DOCUMENT SEGMENT
**********

FDA’s role in licensing and regulating the manufacture of all vaccines sold
in the United States involves monitoring the clinical trials conducted to
demonstrate that a vaccine is safe and effective and conducting periodic
inspections of vaccine production facilities. FDA recently announced that
it is examining its regulatory standards governing the manufacturing
process to determine if reform is needed. In considering such reforms, the
agency seeks to balance the need for requirements that will ensure product
safety against the need to prevent unnecessary disruptions of vaccine
supply.

Part of the problem is that relatively few vaccine manufacturers produce
routine childhood vaccines.36 Five of the eight recommended childhood
vaccines have only one manufacturer each. Because long lead times are
needed to produce vaccines and alter production volumes, even short-term
disruptions in manufacturers’ production have created significant
shortages of several childhood vaccines during the last 2 years. In our
recent report on vaccine shortages, we recommended that FDA take the
following measures to help mitigate the effects of future disruptions on
vaccine supply:

• Provide guidance on compliance with good manufacturing practices.

**********

PROVIDED RECORDS
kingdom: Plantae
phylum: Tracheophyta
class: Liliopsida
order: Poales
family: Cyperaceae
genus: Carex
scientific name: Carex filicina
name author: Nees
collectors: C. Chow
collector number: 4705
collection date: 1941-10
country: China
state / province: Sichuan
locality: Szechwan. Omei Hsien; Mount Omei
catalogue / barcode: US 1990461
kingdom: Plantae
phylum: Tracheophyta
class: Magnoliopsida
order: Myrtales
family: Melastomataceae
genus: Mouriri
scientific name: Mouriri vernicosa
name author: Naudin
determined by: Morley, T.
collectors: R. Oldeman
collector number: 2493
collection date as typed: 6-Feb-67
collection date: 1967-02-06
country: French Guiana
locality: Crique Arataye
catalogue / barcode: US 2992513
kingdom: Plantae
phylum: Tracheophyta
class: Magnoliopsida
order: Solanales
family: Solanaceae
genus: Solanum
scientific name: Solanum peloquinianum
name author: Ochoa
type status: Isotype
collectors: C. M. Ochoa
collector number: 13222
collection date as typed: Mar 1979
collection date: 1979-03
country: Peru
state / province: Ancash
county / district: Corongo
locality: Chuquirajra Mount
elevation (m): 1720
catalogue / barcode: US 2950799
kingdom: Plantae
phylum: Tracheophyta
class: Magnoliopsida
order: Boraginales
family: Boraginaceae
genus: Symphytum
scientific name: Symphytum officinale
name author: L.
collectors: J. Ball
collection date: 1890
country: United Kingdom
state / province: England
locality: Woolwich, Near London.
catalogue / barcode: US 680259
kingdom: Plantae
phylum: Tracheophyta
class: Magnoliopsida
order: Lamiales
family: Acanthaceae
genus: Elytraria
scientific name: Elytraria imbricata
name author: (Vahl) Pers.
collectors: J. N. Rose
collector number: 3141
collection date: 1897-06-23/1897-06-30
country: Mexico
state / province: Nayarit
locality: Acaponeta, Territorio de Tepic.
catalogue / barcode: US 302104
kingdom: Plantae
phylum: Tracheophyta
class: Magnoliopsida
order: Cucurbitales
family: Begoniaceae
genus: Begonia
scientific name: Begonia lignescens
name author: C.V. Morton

**********

Say whether each statement agrees with the FDA vaccine passage, answering yes or no and quoting the passage's deciding words. (a) Five of the eight recommended childhood vaccines each have a single manufacturer. (b) FDA's role includes periodic inspections of vaccine production facilities. (c) Disruptions in production caused shortages of several childhood vaccines over the last 5 years.

(a) Yes: "Five of the eight recommended childhood vaccines have only one manufacturer each."
(b) Yes: "conducting periodic inspections of vaccine production facilities"
(c) No: "significant shortages of several childhood vaccines during the last 2 years"